* _What is needed_
From the entries, copy every line that carries the string "labels".

══════════════════════════════

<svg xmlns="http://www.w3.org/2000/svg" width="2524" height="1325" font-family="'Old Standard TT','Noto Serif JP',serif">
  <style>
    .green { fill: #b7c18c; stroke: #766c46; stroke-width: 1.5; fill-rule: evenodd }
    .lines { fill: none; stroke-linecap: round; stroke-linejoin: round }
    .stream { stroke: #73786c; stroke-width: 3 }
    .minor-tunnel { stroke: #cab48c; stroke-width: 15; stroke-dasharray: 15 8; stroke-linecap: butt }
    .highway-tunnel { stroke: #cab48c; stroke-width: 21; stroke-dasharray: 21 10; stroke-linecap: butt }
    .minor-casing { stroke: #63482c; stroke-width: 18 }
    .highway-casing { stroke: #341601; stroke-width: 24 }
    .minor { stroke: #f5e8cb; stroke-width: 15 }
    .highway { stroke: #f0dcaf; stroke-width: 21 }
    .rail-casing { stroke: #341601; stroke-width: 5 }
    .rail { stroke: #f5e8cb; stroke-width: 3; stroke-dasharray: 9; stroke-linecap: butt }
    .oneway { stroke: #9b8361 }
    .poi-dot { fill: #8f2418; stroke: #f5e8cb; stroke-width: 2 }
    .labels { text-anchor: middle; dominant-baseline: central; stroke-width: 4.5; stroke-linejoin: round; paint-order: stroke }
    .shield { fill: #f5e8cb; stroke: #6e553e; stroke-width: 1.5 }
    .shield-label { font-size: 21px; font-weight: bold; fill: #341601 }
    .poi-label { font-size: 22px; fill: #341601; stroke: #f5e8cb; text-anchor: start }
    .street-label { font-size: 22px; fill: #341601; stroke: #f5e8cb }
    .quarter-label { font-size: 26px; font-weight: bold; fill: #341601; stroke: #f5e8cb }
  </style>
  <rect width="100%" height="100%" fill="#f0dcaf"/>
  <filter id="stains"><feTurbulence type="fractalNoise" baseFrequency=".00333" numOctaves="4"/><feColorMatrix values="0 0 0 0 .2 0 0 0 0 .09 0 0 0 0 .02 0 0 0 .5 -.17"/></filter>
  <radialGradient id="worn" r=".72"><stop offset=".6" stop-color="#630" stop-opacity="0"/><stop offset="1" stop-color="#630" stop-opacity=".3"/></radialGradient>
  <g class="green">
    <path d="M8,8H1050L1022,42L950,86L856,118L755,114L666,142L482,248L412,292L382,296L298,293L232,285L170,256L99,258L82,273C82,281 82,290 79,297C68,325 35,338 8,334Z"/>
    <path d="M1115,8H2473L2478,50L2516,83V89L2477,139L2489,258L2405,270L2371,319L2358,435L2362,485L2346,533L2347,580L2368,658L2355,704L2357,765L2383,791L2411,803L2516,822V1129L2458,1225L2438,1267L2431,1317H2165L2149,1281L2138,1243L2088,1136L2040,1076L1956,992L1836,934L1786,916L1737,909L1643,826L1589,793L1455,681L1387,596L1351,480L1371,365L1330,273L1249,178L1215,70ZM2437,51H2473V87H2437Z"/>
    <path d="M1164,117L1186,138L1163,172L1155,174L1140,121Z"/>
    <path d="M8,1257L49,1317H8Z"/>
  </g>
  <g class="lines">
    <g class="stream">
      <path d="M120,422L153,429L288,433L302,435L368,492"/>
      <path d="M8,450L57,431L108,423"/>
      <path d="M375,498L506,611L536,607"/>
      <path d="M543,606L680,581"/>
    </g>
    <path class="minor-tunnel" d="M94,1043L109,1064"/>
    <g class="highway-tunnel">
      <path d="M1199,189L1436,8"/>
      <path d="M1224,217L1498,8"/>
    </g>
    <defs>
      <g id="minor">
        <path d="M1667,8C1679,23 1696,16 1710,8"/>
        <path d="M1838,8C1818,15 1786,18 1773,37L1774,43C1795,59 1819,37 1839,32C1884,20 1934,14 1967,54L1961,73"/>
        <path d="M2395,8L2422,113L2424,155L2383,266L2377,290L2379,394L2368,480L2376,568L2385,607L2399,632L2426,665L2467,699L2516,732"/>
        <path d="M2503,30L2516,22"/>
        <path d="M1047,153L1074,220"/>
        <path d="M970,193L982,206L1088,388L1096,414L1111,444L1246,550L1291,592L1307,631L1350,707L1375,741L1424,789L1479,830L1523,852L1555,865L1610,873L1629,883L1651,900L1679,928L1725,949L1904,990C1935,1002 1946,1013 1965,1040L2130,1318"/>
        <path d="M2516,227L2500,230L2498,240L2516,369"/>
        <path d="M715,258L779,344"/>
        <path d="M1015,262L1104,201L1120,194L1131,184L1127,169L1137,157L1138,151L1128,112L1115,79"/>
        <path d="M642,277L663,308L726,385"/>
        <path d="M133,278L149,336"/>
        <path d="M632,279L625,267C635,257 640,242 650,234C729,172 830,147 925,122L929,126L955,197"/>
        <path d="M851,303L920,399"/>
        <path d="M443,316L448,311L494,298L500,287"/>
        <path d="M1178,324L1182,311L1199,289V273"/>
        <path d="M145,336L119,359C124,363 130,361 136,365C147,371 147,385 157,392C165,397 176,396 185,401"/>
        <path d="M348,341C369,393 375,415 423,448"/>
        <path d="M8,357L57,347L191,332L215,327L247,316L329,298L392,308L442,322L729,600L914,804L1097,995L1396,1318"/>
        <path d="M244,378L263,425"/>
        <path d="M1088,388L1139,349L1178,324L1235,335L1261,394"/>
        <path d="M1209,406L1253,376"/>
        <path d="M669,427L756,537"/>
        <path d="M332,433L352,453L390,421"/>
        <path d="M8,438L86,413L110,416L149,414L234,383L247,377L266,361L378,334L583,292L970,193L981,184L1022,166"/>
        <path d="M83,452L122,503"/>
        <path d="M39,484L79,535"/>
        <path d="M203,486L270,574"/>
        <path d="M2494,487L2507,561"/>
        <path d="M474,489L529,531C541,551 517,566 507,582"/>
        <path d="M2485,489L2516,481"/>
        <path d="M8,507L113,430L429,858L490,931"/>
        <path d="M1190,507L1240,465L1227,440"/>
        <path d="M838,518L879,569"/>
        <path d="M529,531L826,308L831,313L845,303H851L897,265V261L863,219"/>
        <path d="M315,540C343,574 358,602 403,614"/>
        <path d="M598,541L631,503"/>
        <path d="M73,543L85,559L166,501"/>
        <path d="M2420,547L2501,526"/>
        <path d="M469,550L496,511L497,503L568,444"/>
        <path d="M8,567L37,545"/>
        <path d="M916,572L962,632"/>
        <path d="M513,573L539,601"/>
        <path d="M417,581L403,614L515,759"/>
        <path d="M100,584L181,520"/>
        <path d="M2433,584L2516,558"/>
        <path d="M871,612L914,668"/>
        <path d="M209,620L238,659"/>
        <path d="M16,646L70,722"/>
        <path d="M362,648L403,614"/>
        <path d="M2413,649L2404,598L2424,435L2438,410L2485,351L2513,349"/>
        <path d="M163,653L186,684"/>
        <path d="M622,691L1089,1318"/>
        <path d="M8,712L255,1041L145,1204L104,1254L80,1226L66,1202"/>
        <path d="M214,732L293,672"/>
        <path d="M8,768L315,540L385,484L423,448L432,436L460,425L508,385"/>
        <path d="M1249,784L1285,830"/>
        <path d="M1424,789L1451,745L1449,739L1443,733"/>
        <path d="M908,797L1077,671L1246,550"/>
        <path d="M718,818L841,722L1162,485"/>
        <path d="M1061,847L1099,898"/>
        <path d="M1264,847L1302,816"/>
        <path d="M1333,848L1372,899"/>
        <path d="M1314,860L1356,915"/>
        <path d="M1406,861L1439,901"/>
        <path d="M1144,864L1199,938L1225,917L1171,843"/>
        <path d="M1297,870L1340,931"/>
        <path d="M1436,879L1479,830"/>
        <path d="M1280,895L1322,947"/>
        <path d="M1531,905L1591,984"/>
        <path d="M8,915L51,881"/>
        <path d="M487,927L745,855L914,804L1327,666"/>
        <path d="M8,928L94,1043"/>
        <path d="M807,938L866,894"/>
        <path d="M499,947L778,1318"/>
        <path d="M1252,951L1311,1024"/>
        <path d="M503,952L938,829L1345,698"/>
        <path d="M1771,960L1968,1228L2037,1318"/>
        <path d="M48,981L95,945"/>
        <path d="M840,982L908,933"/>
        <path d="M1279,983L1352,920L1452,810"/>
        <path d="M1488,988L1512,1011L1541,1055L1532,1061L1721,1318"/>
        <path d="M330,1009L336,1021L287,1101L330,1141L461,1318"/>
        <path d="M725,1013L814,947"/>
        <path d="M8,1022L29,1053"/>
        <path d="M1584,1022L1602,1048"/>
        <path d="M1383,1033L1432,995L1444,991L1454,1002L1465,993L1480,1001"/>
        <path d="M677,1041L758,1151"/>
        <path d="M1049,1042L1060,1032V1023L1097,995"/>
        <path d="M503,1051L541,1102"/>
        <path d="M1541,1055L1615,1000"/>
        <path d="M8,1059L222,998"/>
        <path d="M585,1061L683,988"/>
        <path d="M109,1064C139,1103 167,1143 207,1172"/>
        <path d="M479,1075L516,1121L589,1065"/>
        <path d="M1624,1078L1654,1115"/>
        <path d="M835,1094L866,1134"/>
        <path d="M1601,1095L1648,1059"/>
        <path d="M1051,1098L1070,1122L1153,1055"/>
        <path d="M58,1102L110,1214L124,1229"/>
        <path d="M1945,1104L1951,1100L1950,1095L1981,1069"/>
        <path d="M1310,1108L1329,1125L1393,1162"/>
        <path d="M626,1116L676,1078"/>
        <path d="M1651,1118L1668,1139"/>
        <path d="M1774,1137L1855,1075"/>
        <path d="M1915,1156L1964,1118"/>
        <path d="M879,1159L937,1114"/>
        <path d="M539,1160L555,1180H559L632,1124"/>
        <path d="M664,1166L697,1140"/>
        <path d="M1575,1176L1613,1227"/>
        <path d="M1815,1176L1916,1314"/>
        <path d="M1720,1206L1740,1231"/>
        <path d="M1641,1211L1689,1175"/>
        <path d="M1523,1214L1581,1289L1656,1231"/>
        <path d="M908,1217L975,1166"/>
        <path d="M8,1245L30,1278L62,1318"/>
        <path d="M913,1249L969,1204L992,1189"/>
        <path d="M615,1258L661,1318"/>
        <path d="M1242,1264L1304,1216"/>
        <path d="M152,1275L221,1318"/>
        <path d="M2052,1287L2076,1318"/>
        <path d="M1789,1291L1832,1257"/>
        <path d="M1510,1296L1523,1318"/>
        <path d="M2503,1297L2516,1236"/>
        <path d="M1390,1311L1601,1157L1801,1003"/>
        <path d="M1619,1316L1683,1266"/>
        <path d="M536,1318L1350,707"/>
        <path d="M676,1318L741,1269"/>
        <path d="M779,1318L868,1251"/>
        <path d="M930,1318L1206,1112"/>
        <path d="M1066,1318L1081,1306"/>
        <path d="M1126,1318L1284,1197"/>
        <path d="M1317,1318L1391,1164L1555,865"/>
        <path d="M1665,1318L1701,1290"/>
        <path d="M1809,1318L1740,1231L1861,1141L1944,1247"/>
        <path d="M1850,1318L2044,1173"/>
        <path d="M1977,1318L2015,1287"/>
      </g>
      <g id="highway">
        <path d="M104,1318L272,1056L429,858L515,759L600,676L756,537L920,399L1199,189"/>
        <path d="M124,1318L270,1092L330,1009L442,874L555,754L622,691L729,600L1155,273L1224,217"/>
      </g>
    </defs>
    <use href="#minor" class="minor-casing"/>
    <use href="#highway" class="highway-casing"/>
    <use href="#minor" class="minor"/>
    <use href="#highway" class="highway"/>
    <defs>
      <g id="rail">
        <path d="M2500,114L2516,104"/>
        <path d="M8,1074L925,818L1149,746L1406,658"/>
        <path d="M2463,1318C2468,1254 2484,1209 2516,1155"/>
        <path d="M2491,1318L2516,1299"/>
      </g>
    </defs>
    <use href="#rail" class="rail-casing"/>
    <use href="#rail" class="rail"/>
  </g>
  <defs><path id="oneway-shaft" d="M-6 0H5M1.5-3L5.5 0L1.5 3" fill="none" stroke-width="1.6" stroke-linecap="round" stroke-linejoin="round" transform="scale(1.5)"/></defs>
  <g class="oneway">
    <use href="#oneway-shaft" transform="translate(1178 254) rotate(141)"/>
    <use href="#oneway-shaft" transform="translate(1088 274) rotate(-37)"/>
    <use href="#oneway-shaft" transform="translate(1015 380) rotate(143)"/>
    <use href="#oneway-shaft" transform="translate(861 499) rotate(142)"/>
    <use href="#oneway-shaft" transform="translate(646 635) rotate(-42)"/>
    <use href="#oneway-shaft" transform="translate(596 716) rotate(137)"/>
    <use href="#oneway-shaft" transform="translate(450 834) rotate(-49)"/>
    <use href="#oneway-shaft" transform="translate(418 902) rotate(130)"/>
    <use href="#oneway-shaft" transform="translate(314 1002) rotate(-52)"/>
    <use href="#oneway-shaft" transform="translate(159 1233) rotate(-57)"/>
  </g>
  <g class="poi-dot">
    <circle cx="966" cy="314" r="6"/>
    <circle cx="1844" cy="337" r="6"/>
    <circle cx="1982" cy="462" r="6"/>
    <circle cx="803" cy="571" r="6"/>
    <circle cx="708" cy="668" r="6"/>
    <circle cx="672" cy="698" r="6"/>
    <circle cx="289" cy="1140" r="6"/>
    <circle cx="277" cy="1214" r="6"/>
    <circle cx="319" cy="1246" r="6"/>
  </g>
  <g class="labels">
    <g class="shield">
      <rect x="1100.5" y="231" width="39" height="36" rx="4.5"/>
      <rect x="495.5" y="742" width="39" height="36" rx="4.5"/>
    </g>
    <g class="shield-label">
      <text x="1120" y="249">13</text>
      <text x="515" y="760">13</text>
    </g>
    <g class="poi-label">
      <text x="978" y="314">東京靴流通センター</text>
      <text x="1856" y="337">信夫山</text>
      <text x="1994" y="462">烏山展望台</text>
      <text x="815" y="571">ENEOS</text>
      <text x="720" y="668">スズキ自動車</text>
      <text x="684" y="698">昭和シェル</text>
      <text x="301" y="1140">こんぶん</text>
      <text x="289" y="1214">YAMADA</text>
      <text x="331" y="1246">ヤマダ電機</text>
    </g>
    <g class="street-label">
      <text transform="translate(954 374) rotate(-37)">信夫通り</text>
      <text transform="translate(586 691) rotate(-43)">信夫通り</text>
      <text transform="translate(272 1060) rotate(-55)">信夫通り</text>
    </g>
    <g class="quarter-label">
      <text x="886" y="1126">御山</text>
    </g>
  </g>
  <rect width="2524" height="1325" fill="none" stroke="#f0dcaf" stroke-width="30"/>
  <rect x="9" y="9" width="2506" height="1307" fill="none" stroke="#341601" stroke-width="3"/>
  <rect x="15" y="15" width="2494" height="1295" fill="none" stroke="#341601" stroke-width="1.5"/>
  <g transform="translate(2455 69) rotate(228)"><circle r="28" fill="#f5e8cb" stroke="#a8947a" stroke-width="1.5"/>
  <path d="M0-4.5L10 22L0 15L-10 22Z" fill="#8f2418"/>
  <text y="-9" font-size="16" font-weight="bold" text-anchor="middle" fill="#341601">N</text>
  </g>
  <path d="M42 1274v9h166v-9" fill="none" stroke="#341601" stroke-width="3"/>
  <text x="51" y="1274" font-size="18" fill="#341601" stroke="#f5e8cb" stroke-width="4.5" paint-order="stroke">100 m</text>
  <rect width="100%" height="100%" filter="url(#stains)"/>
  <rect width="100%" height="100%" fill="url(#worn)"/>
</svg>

══════════════════════════════

* _Written reply_
    .labels { text-anchor: middle; dominant-baseline: central; stroke-width: 4.5; stroke-linejoin: round; paint-order: stroke }
  <g class="labels">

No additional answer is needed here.